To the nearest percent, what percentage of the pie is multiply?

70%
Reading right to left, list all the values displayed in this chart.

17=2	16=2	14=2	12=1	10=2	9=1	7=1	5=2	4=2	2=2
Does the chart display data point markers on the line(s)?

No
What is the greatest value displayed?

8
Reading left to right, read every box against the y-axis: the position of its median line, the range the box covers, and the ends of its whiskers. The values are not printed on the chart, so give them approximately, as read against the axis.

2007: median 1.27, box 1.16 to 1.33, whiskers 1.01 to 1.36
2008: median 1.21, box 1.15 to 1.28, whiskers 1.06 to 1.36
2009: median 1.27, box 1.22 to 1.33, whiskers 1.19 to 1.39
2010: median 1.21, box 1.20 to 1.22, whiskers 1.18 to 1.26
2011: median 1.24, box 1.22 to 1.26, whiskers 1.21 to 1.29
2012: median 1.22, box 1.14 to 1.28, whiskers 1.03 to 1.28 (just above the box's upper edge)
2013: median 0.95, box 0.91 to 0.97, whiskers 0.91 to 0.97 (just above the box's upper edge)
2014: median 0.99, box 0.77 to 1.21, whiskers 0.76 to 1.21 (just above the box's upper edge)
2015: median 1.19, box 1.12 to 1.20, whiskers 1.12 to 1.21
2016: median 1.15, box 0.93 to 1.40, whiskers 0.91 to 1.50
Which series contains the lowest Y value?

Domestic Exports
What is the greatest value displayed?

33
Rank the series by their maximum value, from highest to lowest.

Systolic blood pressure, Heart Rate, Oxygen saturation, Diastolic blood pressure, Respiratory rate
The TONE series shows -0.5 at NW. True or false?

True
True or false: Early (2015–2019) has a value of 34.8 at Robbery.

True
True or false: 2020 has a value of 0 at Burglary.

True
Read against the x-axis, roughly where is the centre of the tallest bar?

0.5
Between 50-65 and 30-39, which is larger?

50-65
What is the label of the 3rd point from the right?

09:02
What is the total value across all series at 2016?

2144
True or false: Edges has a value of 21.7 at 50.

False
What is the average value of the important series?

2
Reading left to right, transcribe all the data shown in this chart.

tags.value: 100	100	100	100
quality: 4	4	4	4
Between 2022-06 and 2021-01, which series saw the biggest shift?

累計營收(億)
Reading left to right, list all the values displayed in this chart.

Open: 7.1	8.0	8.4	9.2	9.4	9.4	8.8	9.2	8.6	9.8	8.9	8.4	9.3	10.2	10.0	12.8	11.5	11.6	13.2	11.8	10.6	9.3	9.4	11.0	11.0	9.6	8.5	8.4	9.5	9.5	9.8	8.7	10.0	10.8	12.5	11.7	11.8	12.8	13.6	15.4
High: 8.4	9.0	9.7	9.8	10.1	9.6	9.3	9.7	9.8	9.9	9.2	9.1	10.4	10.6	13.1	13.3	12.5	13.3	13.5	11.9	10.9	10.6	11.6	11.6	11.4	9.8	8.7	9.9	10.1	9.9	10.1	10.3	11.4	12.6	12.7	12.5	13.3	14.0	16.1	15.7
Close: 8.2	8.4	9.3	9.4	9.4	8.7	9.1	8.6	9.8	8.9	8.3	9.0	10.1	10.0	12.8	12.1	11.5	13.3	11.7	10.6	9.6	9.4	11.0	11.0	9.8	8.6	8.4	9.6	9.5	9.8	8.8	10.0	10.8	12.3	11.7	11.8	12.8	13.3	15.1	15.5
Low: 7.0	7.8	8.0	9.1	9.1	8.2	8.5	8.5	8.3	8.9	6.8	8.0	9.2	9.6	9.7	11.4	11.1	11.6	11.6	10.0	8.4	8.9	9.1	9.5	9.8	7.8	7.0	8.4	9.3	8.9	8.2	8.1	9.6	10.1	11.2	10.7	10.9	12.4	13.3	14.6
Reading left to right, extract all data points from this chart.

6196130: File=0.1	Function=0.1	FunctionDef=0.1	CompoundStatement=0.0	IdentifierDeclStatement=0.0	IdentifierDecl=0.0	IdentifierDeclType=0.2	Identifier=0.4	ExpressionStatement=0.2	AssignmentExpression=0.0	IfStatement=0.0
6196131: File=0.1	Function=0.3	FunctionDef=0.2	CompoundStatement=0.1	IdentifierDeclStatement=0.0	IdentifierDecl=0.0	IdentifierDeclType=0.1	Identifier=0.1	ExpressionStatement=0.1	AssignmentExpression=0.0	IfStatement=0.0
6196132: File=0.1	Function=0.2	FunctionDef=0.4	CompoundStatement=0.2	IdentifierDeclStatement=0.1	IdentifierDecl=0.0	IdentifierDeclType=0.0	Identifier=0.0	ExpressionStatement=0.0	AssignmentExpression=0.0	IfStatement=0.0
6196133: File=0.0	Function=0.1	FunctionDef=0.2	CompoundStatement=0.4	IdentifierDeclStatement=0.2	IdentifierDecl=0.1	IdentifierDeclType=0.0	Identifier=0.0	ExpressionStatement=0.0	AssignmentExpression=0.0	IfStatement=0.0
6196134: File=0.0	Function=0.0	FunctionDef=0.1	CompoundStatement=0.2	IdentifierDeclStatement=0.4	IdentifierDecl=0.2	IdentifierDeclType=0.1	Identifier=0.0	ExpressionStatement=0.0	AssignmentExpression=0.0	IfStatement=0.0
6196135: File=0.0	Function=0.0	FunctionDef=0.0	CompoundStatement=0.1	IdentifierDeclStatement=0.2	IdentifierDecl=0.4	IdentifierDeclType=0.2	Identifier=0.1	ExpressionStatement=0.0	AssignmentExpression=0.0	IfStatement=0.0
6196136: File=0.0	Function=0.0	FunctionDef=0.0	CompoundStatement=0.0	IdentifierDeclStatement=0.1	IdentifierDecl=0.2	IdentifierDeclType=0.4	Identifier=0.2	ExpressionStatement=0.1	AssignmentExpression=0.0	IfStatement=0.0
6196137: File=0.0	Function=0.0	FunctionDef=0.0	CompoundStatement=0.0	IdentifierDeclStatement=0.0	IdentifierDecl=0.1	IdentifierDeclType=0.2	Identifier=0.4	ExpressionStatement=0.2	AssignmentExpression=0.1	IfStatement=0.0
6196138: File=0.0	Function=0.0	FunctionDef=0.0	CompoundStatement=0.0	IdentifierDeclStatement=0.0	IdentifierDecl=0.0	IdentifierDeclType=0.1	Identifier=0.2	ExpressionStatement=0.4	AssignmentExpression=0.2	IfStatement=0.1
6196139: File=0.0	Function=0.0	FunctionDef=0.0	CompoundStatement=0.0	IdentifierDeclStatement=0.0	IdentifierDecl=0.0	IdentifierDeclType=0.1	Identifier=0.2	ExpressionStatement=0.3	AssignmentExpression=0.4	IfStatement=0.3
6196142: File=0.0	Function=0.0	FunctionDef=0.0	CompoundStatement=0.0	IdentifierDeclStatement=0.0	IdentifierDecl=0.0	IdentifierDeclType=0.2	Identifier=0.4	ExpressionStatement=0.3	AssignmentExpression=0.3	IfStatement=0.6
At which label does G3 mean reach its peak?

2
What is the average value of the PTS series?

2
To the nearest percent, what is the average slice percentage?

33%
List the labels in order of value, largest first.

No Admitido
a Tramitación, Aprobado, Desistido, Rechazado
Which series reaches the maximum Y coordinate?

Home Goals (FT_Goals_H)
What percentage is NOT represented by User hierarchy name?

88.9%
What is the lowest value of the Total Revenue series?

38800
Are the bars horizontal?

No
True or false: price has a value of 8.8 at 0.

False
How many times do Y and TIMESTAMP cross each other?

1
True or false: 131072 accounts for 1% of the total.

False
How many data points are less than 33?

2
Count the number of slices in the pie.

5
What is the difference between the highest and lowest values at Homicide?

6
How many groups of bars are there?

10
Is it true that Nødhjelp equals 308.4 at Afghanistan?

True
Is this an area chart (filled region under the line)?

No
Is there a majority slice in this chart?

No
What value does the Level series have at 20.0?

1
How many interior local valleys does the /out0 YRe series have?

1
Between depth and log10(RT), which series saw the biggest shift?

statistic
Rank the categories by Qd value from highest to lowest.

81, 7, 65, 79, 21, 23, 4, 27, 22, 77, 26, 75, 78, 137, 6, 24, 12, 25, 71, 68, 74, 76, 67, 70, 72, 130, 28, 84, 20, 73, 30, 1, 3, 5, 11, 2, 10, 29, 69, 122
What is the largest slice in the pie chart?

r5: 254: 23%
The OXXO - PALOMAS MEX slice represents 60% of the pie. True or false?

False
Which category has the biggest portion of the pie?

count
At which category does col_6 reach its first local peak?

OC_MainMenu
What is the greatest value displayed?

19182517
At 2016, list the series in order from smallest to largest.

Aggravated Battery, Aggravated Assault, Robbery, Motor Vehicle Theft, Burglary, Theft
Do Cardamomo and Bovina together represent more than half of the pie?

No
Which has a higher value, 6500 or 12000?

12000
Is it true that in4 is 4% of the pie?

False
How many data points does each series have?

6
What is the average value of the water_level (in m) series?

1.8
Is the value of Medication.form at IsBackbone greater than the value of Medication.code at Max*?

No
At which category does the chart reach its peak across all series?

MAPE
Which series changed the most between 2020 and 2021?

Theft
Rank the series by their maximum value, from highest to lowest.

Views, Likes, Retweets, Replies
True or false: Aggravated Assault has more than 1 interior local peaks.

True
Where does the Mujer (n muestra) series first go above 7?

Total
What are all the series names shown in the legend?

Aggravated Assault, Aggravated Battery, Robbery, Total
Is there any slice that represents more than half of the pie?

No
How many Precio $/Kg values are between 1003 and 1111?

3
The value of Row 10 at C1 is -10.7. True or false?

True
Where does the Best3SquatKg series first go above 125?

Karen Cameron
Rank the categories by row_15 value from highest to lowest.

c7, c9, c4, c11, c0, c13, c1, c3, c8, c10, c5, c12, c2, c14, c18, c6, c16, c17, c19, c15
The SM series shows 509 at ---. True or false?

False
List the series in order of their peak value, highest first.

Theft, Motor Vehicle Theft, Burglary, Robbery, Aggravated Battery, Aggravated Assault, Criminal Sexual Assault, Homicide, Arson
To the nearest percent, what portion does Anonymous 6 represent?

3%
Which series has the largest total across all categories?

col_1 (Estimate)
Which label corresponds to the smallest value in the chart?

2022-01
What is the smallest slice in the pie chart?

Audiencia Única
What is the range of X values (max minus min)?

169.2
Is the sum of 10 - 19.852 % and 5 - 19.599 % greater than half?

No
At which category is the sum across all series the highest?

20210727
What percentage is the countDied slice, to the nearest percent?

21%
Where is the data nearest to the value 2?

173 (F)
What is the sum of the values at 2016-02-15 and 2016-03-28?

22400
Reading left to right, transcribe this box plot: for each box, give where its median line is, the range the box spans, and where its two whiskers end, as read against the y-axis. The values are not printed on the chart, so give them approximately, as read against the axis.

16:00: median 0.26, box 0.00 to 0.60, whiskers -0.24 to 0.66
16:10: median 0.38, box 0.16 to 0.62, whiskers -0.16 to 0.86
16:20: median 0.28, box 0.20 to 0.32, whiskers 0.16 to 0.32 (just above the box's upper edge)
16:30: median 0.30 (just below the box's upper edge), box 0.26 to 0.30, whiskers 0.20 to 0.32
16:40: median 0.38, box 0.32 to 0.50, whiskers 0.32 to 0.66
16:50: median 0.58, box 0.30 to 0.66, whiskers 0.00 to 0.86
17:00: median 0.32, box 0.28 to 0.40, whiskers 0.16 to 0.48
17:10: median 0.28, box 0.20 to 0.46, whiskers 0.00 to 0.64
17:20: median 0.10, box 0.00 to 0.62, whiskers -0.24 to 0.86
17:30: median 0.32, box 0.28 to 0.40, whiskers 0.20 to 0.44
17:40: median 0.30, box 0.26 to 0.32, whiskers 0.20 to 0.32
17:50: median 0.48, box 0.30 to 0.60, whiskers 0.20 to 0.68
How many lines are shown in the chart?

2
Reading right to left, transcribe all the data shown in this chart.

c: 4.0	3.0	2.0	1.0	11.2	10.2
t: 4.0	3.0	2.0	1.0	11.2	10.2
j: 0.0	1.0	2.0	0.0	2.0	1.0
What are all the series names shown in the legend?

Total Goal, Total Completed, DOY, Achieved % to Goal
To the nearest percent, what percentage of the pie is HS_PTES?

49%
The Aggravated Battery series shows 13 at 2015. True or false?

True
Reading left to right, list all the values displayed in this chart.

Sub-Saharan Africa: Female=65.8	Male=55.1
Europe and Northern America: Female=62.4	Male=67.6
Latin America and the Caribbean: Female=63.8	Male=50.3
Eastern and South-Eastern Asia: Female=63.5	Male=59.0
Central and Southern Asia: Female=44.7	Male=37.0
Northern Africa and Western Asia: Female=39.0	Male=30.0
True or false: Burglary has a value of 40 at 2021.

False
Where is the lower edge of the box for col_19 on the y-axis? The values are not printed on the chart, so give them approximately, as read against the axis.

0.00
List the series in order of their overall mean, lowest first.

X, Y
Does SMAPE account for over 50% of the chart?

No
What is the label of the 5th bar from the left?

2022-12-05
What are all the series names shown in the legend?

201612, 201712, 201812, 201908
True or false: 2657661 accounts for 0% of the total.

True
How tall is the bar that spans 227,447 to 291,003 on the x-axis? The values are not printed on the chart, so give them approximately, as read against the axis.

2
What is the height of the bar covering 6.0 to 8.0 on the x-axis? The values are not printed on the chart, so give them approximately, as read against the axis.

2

--

What you need to do => Show each line of the material that contains the word "times", treating uppercase and lowercase letters as different.

Written answer =>
How many times do Y and TIMESTAMP cross each other?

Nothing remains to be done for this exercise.